▸ ABOUT THIS EXERCISE: Return the lines below that contain "space".

Stored items
▼▼▼
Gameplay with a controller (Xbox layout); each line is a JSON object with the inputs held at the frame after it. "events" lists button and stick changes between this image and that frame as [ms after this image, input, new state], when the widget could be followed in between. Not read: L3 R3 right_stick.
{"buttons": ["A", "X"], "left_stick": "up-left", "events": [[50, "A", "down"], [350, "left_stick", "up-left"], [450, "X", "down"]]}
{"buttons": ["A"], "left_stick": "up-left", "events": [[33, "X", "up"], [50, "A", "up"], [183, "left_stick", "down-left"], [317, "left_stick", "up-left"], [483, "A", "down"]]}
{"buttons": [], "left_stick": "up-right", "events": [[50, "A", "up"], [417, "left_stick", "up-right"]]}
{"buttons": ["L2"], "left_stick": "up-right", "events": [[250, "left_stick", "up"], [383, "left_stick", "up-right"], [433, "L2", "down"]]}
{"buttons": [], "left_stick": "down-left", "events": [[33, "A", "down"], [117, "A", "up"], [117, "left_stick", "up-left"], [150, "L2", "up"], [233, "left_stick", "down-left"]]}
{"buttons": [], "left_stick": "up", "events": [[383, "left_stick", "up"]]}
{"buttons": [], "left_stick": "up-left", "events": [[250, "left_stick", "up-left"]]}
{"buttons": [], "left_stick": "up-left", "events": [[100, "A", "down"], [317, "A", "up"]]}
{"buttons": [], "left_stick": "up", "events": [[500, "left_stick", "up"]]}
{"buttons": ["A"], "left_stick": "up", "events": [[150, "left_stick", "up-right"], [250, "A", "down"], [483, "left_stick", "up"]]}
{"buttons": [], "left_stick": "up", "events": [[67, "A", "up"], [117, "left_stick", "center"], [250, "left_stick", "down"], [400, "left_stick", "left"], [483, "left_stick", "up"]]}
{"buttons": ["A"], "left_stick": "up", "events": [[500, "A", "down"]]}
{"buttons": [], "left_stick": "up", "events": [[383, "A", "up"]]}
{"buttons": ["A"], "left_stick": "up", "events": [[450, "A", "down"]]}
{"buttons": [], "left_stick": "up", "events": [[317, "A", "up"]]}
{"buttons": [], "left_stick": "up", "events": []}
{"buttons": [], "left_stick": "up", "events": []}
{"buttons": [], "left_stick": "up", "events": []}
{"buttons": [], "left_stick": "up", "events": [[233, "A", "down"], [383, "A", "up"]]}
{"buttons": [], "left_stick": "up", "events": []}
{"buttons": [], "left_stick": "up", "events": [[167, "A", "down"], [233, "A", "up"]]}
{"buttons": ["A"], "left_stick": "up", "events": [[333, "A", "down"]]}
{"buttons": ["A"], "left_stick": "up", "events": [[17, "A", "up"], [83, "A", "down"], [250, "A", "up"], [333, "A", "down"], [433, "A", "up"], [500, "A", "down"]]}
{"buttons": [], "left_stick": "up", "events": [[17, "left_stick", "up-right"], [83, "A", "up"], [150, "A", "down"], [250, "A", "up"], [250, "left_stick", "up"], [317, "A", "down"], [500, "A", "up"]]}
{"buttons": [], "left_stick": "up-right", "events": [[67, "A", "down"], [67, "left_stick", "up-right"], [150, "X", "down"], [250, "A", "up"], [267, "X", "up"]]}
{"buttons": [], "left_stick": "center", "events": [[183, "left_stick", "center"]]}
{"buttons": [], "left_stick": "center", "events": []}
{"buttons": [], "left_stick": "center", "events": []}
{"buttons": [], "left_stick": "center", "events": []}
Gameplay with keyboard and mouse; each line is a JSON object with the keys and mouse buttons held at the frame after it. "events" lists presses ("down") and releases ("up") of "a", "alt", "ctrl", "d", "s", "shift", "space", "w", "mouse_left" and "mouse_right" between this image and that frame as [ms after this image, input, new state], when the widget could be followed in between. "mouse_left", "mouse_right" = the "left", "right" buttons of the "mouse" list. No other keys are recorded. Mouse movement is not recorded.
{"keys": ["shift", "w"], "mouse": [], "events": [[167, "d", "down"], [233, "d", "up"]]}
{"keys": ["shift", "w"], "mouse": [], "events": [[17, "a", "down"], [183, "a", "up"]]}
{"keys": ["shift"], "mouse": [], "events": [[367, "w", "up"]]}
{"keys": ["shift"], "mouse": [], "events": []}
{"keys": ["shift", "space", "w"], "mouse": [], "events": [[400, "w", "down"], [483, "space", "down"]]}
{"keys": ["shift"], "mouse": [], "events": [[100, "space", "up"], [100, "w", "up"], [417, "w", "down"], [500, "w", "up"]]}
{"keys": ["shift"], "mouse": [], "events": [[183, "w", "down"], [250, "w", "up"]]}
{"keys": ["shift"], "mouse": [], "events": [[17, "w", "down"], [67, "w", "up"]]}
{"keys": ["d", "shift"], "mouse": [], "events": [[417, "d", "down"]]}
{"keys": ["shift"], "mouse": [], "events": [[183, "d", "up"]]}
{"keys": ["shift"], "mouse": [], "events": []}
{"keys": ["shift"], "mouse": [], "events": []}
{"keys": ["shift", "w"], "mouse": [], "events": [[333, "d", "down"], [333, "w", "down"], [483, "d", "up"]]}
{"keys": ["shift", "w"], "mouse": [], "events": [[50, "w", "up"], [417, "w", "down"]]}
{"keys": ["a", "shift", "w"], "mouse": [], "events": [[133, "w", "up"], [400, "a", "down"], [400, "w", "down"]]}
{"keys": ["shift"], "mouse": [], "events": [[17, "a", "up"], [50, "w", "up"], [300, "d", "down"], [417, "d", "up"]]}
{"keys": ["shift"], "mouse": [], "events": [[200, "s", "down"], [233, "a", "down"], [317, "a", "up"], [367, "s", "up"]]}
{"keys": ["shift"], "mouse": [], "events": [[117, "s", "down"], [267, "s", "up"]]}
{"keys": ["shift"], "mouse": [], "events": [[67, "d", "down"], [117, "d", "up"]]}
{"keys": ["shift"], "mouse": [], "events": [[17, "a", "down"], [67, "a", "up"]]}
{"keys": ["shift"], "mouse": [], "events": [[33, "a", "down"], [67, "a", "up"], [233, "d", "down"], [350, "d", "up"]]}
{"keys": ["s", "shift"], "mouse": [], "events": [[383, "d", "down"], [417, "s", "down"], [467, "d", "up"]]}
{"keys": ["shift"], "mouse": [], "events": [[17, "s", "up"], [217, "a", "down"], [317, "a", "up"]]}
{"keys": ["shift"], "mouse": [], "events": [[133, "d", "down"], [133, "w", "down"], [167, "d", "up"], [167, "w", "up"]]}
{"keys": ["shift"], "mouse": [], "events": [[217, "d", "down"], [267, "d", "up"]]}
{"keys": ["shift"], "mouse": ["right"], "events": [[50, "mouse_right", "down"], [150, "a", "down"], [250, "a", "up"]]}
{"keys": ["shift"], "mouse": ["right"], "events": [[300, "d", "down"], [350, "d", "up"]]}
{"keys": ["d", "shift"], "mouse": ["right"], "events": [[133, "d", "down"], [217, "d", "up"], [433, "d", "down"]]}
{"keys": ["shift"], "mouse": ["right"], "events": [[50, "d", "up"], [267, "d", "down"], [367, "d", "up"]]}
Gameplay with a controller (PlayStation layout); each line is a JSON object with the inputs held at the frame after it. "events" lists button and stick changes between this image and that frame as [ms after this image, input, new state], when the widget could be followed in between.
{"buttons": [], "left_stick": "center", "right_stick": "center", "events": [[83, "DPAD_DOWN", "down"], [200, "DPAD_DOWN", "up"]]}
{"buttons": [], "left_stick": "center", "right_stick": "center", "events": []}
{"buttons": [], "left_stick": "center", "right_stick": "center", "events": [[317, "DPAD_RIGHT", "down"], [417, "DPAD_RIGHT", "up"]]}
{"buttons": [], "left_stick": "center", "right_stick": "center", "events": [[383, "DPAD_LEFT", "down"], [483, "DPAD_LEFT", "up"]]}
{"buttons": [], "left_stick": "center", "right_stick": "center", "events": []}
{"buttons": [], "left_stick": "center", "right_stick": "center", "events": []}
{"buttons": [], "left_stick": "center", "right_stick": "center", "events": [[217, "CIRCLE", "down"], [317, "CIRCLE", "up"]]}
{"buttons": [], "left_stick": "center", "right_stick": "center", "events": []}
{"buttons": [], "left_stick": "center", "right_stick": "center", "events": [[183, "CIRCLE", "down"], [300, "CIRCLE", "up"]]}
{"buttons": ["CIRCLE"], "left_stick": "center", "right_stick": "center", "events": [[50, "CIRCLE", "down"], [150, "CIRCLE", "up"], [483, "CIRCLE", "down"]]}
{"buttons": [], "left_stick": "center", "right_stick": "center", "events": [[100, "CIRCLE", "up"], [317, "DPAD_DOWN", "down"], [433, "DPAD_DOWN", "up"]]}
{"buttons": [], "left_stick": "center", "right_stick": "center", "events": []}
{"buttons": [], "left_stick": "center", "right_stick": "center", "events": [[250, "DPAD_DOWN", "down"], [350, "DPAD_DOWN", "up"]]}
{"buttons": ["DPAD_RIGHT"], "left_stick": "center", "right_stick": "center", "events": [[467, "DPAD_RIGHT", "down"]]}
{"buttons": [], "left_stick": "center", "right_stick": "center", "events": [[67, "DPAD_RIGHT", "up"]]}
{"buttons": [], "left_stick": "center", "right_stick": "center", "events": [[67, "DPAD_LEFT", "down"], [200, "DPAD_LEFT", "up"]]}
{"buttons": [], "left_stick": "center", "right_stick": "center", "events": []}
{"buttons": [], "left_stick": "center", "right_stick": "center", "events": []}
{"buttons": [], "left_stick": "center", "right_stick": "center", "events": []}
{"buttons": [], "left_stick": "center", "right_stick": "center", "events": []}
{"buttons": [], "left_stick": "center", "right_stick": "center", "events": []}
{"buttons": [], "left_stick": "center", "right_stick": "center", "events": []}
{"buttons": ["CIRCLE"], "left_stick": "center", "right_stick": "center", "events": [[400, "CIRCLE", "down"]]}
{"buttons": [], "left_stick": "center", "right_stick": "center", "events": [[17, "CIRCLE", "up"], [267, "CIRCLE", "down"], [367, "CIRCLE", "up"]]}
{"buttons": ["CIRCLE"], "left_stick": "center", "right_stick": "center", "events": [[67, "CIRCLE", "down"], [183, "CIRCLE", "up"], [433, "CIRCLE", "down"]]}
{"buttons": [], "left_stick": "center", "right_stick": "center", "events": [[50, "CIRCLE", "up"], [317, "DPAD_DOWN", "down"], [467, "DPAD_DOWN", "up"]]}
▲▲▲
▸ ANSWER TO THE EXERCISE:
Gameplay with keyboard and mouse; each line is a JSON object with the keys and mouse buttons held at the frame after it. "events" lists presses ("down") and releases ("up") of "a", "alt", "ctrl", "d", "s", "shift", "space", "w", "mouse_left" and "mouse_right" between this image and that frame as [ms after this image, input, new state], when the widget could be followed in between. "mouse_left", "mouse_right" = the "left", "right" buttons of the "mouse" list. No other keys are recorded. Mouse movement is not recorded.
{"keys": ["shift", "space", "w"], "mouse": [], "events": [[400, "w", "down"], [483, "space", "down"]]}
{"keys": ["shift"], "mouse": [], "events": [[100, "space", "up"], [100, "w", "up"], [417, "w", "down"], [500, "w", "up"]]}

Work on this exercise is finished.